For his thesis project, Pawlak produced a series of paintings titled “Obrazy zamalowane” / “Painted-Over Paintings” (1985). The artist had the intention (which he never realised) of painting over them in the presence of the evaluation committee – at once a gesture of destruction and of solidarity with the anonymous “painters” who were placing political messages on walls throughout Polish cities at the time. In 1986 and 1987, Pawlak produced a series of paintings in which he covered his compositions with an additional layer of masking paint. These works were a highly original transposition of, and artistic comment on, a site characteristic in those years – specifically, political messages covered with additional layers of paint (see “Nie mowie, nie widze, nie slysze / I Do Not Speak, Do Not See, Do Not Hear”, “Skad przychodzimy, kim jestesmy, dokad idziemy / Where Do We Come From, Who Are We, Where Are We Headed”, “Lamanie szklanych rurek / Breaking Glass Rods”).
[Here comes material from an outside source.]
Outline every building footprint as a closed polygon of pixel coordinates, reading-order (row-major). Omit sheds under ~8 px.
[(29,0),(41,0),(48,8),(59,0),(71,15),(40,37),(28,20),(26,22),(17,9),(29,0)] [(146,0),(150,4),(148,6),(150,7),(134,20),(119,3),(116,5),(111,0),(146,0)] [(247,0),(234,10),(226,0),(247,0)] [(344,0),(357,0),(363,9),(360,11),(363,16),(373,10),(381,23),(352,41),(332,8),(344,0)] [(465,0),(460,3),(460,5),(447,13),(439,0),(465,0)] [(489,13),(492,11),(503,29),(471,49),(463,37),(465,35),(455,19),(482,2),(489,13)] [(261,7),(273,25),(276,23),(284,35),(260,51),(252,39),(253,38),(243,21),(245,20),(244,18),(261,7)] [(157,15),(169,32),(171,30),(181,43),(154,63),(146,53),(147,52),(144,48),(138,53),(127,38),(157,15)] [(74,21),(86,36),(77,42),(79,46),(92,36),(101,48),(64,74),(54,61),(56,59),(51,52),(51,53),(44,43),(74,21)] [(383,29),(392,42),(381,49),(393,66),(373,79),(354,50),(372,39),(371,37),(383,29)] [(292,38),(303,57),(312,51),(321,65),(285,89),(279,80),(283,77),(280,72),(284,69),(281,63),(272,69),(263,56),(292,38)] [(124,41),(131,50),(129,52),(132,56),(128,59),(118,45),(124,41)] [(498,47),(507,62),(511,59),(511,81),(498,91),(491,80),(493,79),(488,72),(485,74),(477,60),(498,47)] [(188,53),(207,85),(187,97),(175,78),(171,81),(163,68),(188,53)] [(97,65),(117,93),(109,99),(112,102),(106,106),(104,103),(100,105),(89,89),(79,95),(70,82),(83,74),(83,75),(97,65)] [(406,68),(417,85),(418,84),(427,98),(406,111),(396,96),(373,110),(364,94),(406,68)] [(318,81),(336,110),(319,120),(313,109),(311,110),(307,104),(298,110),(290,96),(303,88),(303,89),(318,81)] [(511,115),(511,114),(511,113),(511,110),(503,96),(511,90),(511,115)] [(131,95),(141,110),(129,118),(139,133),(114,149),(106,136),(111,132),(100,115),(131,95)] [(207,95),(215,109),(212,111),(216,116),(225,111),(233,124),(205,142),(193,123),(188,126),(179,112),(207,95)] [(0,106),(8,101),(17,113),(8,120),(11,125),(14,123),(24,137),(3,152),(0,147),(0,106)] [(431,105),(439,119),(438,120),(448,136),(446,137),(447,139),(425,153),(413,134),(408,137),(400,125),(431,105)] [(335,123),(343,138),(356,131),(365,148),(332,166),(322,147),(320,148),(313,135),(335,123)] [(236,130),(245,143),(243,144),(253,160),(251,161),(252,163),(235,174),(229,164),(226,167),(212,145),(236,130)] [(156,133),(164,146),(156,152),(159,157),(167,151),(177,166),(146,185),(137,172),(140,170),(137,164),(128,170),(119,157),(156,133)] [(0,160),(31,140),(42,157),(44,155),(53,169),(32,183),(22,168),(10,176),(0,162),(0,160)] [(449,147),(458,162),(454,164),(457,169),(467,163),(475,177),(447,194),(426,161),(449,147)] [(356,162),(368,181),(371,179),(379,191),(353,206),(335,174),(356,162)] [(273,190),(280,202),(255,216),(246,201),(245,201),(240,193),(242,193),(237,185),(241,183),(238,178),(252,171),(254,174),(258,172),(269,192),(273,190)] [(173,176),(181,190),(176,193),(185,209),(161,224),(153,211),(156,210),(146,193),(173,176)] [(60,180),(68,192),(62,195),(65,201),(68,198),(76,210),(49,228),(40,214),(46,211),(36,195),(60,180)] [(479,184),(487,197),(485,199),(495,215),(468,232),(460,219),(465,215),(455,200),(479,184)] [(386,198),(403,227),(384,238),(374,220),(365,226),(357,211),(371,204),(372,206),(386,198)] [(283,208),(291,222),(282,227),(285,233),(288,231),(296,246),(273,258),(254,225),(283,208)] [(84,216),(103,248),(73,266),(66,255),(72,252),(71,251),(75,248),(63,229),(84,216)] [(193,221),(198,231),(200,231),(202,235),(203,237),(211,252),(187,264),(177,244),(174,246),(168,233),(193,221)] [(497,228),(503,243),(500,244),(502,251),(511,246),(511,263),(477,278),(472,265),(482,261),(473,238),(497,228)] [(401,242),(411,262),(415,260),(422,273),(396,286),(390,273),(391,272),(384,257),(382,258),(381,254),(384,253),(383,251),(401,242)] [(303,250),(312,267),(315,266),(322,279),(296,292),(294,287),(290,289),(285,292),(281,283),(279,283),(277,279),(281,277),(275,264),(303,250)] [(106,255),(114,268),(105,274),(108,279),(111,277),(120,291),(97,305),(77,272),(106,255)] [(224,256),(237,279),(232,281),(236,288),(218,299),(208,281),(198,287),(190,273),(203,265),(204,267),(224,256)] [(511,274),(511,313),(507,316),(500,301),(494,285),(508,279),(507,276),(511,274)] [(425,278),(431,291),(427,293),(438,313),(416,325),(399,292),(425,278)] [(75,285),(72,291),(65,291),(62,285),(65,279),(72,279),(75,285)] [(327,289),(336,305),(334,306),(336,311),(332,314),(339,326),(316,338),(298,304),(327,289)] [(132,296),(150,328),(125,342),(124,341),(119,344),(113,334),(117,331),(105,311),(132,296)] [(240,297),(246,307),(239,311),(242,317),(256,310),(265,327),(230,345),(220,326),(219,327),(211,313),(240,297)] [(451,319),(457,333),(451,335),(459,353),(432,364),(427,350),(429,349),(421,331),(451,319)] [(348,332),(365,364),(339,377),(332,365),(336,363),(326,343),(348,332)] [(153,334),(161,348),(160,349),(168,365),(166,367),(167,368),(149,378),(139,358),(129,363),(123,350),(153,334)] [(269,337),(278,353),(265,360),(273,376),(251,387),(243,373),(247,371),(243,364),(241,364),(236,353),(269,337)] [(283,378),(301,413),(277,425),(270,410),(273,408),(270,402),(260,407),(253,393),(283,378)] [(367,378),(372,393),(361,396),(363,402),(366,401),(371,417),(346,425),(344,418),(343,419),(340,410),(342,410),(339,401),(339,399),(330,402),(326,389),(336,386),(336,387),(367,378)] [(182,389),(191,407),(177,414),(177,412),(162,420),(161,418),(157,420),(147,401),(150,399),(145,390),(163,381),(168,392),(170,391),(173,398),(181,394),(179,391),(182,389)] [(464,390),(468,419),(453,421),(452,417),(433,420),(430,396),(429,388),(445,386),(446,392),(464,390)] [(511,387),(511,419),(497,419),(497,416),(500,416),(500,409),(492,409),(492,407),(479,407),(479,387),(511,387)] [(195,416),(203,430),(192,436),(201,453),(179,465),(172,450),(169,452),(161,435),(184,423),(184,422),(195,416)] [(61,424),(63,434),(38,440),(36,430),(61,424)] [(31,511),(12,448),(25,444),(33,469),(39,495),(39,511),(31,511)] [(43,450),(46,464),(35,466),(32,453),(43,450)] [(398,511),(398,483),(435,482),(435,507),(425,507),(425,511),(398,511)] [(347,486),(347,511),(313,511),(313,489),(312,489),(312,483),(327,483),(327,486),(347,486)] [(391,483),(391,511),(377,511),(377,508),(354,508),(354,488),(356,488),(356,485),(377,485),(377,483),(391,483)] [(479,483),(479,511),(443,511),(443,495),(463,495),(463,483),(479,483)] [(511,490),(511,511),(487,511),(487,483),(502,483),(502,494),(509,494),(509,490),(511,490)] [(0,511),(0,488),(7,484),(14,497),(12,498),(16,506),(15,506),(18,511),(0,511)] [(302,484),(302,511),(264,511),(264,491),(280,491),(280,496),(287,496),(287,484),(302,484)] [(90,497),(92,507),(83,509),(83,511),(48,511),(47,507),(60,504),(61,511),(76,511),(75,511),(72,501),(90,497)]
The artist’s forms changed radically with the series “Tablice dydaktyczne” / “Didactic Tables” (1987-1988). The paintings depicted grids of ideograms, graphs and maps symbolising calculations on knowledge and culture. These canvasses are often compared to school blackboards covered in information, but rendered as negative images (“Rzezba grecka i egipska / Greek and Egyptian Sculpture”, “W kregu kultury europejskiej / Within the Orbit of European Culture”, “Slownik terminologiczny sztuk pieknych / A Dictionary of Fine Arts Terminology”). Immediately following the completion of this series, the artist began to produce his formally homogenous “Dzienniki / Journals” (1989 to today), which in contrast to many of his previous works, were fundamentally non-figurative.
Around this time, Pawlak also created a work that would come to constitute a symbolic break between a time of deep involvement in public issues and a period of focus on private matters. This came in the form of a painting titled “Polacy formuja flage narodowa / Poles Forming Their National Flag” (1989), which depicts the Polish flag painted in the manner characteristic of the artist’s “Journals”, using lines etched into a thick layer of paint. At the same time, the artist created a series of collages which he also titled “Journals” and which were composed of used-up tubes of paint, whittled down pencils, used tickets, receipts, matchboxes, postcards, and the like. At the beginning of the 1990s, Pawlak created a series of paintings about color, beginning with a series that explored the color white and subsequently expanding into other colors. Midway though 1991, the artist created a group of paintings about the figure of Wladyslaw Strzeminski (“W. Strzeminski i K. Malewicz / W. Strzeminski and K. Malevich”, “Alfabet Strzeminskiego / Strzeminski’s Alphabet”, “Dlaczego Katarzyna Kobro… / Why Katarzyna Kobro…”). With these, the artist initiated a dialogue with the history of Polish art, selecting a chapter of it that seemed drastically politicized to him.